文本摘录 ::
In [1]:
import pandas as pd
import numpy as np

from sklearn.preprocessing import MinMaxScaler
from sklearn.decomposition import PCA

In [3]:
###熵权法
def entropy_weight_calc(data,scale=True):
    '''
    利用熵权法计算权重
    input:
    data: dataframe, 样本的指标数据
    scale: bool, 是否归一化, 默认True
    output:
    weight: dataframe, 指标权重
    '''
    data_std = data.copy()
    if scale:
        scaler = MinMaxScaler()
        data_std = scaler.fit_transform(data_std)
        data_std = pd.DataFrame(data_std,index=data.index,columns=data.columns)
    #计算信息熵
    k = 1/np.log(len(data_std))
    data_std = data_std/data_std.sum(axis=0)
    data_std = data_std*np.log(data_std)
    data_std = pd.DataFrame(np.nan_to_num(data_std),index=data.index,columns=data.columns)
    entropy = -k*(data_std.sum(axis=0))
    #计算权重
    weight = (1-entropy)/np.sum(1-entropy)
    weight = pd.DataFrame(weight,columns=['weight'])
    return weight        

In [4]:
###主成分分析法
def pca_weight_calc(data,scale=True,threshold=0.8,random_state=0):
    '''
    利用主成分分析法计算权重
    input:
    data: dataframe, 样本的指标数据
    scale: bool, 是否归一化, 默认True
    threshold: float, 主成分累计方差贡献度阈值, 默认为0.8
    random_state: int, 随机参数, 默认为0
    ouput:
    weight: dataframe, 指标权重
    '''
    data_std = data.copy()

存储数据 ::
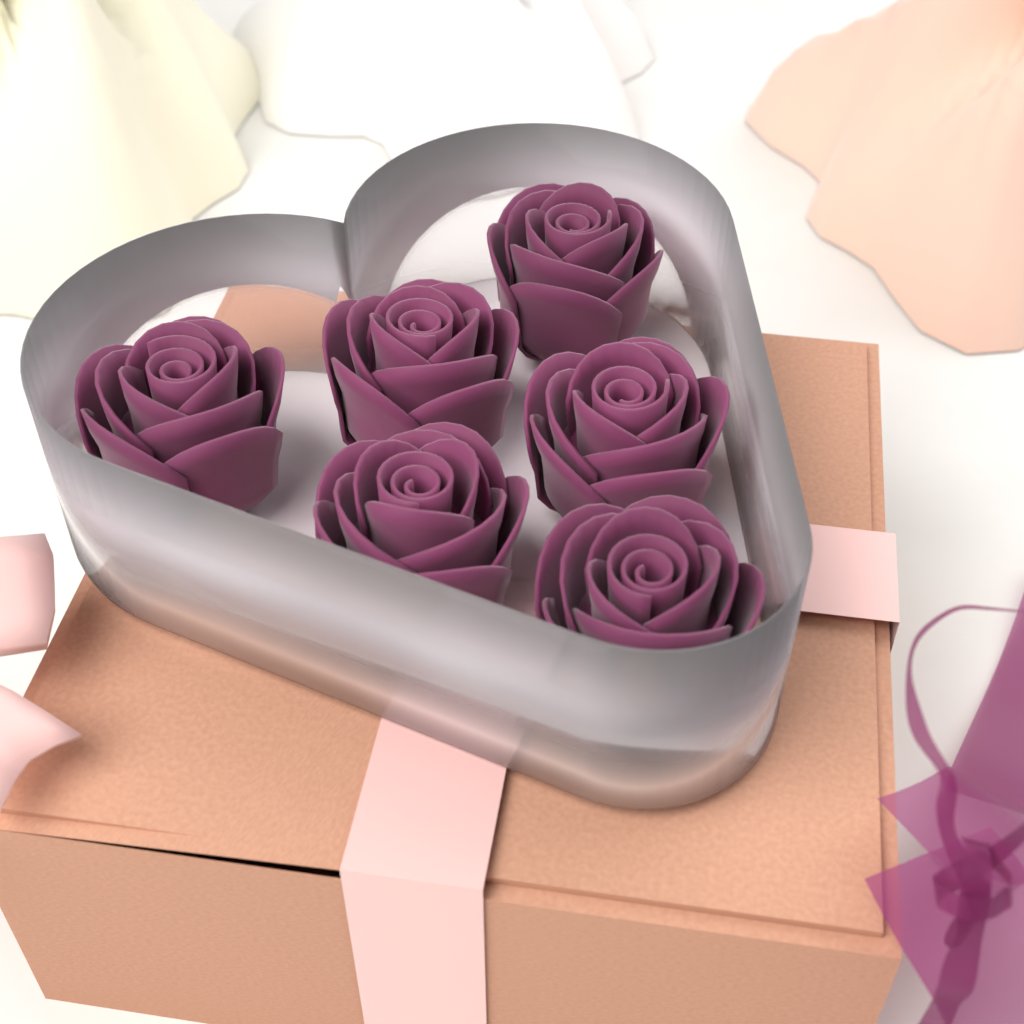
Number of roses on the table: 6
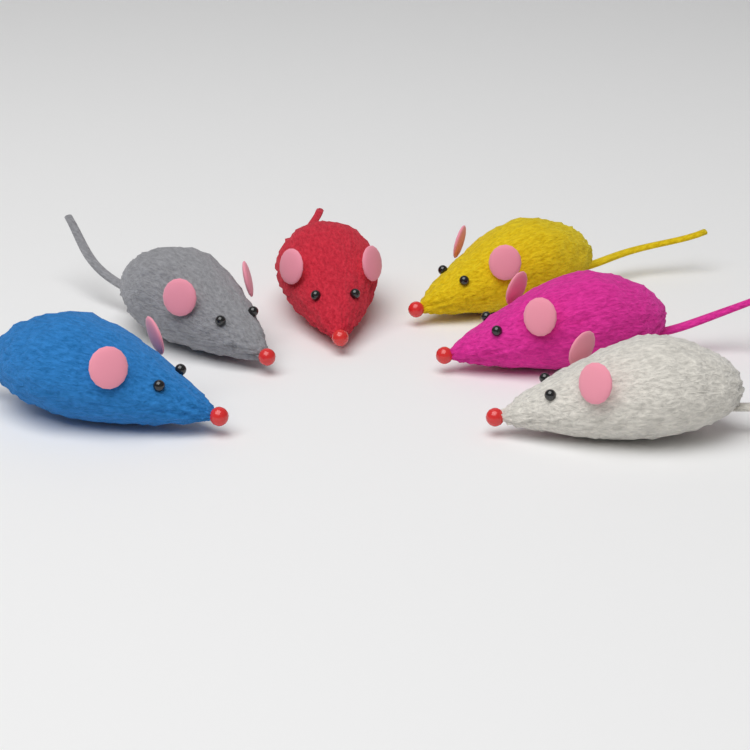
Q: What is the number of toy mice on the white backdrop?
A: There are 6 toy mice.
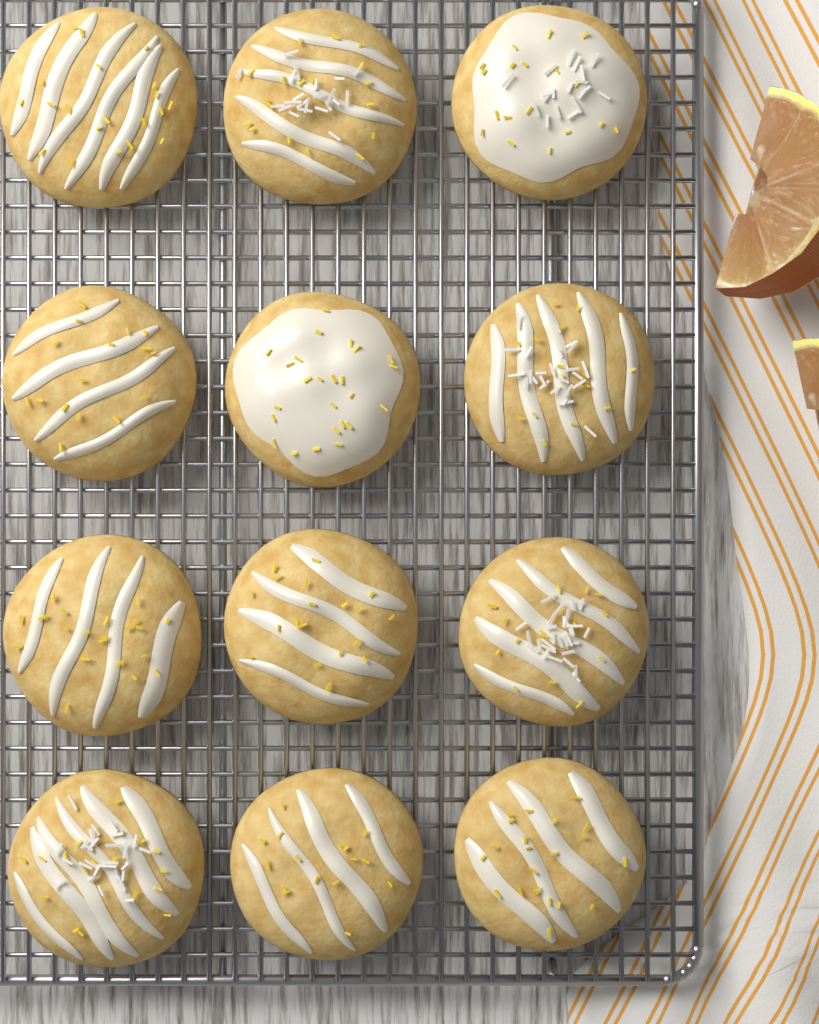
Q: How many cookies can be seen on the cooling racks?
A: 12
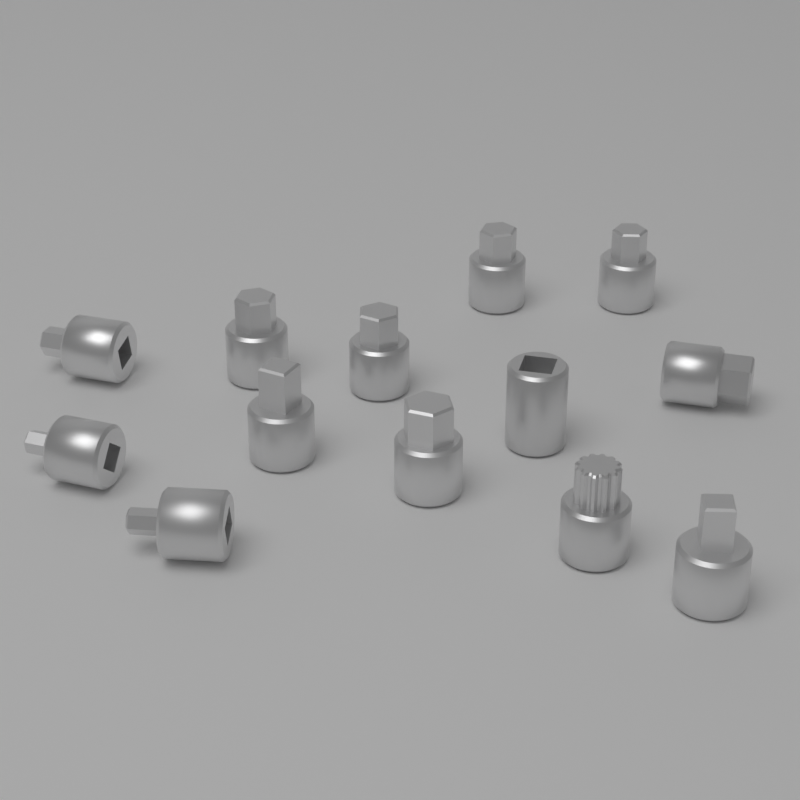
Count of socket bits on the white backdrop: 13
--
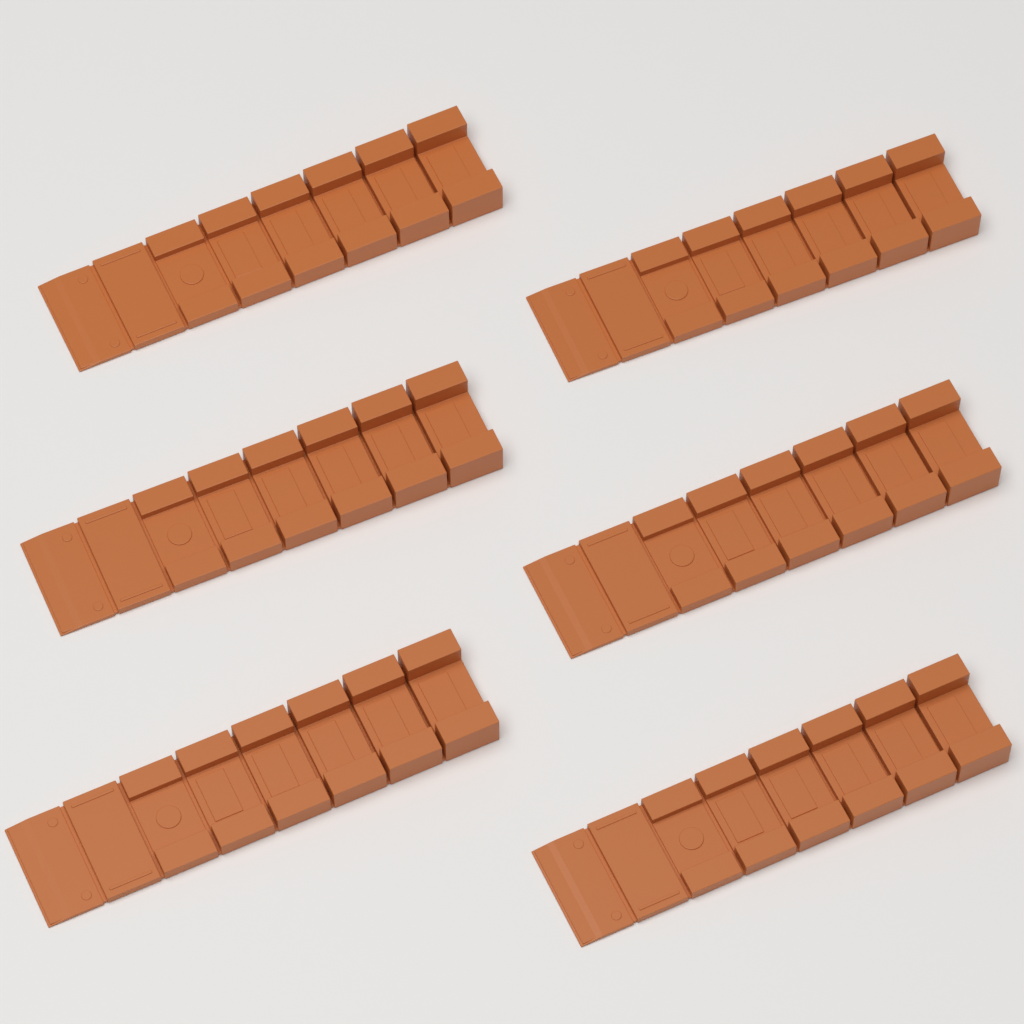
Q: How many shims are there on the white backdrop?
---
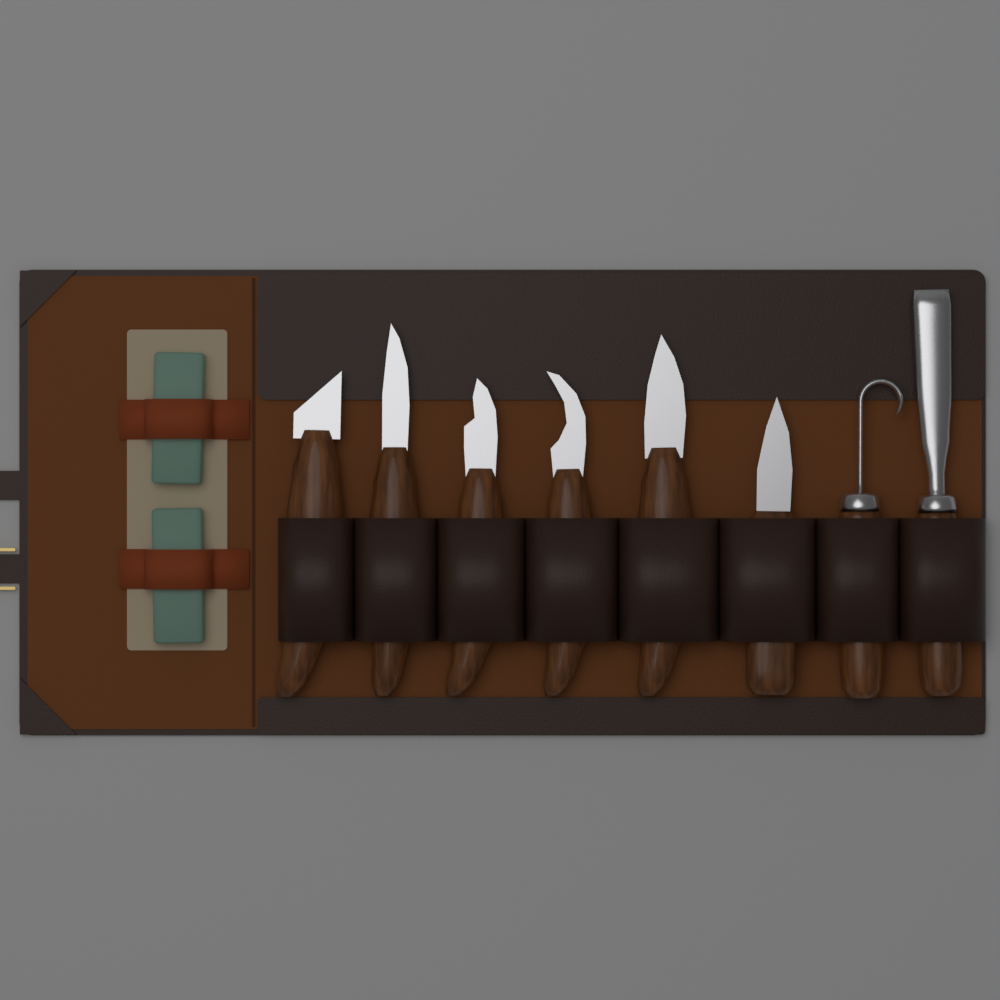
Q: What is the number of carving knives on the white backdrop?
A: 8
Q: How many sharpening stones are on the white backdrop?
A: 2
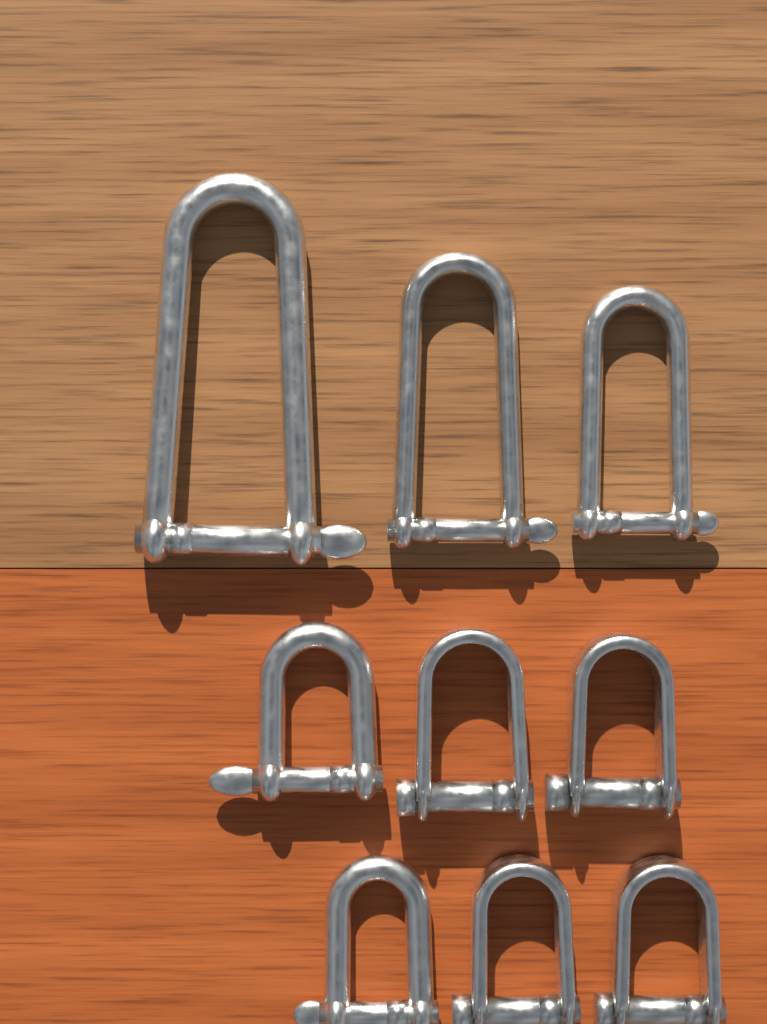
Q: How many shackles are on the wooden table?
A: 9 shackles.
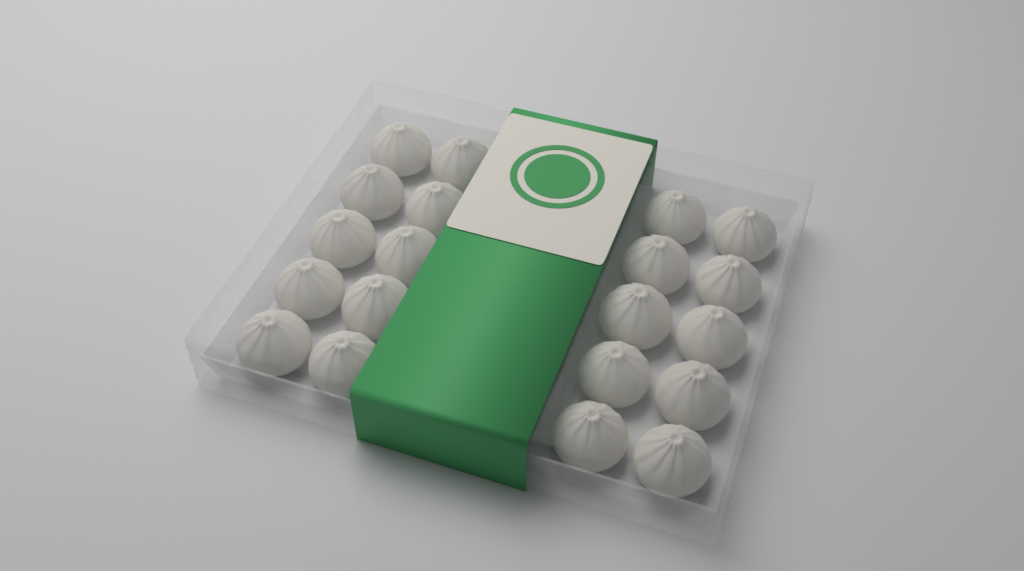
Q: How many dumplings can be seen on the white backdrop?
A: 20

任务要求 ::
1. 数一数条目里有几行含有“shackles”这个词，只写出数字。
2. 接着上面那段用熵权法和主成分分析法算指标权重的代码，从它停下的地方往下写。
上面的代码文本和这些条目之间没有任何关系。

预期结果 ::
1. 2

2.
    if scale:
        scaler = MinMaxScaler()
        data_std = scaler.fit_transform(data_std)
        data_std = pd.DataFrame(data_std,index=data.index,columns=data.columns)
    #确定主成分个数
    pca = PCA(random_state=random_state)
    pca.fit(data_std)
    component_num = np.where(pca.explained_variance_ratio_.cumsum()>threshold)[0][0]+1
    #计算主成分系数
    pca = PCA(n_component=component_num,random_state=random_state)
    pca.fit(data_std)
    data_pca = pd.DataFrame(pca.components_,columns=data.columns).T.abs()
    singular_value_root = np.sqrt(pca.singular_values_)
    data_pca = data_pca/singular_value_root
    #计算权重
    variance_ratio = pca.explained_variance_ratio_
    weight = (data_pca*variance_ratio).sum(axis=1)/np.sum(variance_ratio)
    weight = weight/np.sum(weight)
    weight = pd.DataFrame(weight,columns=['weight'])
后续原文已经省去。